> **Recorded data**:
------

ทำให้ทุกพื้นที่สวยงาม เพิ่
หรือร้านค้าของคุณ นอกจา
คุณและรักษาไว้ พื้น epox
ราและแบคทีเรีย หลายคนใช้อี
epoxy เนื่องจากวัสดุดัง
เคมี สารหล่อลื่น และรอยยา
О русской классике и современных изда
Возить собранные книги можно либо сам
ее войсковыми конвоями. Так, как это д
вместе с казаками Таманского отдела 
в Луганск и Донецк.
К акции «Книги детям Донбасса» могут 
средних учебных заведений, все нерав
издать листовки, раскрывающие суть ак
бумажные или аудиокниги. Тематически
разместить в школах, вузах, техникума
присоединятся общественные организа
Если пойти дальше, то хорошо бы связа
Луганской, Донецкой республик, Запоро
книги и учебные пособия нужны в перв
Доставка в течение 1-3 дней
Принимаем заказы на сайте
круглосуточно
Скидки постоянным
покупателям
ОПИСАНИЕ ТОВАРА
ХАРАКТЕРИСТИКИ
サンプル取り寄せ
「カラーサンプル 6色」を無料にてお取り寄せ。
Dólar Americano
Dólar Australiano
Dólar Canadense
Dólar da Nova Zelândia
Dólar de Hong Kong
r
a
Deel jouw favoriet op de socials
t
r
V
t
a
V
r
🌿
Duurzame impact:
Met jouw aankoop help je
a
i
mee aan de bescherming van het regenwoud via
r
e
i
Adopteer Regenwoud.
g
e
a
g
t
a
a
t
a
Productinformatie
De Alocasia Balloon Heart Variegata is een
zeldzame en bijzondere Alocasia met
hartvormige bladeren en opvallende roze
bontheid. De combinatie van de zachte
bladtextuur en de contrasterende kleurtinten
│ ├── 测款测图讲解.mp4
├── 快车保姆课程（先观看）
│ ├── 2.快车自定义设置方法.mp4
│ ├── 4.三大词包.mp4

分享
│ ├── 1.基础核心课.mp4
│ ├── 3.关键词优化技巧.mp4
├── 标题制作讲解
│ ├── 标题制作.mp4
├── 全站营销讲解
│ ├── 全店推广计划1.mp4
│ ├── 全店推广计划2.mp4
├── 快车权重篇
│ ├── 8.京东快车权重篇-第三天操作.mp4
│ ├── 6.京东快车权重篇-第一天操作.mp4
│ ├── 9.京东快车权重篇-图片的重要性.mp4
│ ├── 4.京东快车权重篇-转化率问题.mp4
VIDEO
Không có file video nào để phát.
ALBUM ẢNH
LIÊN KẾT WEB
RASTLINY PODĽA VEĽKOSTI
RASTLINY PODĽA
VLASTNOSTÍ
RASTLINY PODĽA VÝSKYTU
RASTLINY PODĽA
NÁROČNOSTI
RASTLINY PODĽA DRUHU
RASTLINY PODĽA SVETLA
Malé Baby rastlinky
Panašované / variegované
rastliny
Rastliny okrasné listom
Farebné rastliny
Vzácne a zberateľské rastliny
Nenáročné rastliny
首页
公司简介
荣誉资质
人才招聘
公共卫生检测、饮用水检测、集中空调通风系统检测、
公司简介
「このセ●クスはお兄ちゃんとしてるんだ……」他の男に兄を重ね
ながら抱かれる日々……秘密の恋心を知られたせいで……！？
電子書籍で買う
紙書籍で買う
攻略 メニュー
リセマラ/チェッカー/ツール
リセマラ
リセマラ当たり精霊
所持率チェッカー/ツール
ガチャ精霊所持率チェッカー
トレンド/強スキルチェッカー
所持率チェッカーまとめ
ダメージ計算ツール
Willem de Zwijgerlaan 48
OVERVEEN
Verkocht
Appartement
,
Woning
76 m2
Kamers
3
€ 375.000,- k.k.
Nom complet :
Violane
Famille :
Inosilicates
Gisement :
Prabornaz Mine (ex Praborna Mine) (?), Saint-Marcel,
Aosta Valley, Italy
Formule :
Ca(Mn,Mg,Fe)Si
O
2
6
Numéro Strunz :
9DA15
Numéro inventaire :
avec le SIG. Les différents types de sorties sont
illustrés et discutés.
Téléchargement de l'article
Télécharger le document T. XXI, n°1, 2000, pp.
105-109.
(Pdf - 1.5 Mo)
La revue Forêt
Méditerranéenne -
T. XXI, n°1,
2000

------

The exercise is to copy out every line above that has the word "PODĽA" in it.

> **The answer**:
RASTLINY PODĽA VEĽKOSTI
RASTLINY PODĽA
RASTLINY PODĽA VÝSKYTU
RASTLINY PODĽA
RASTLINY PODĽA DRUHU
RASTLINY PODĽA SVETLA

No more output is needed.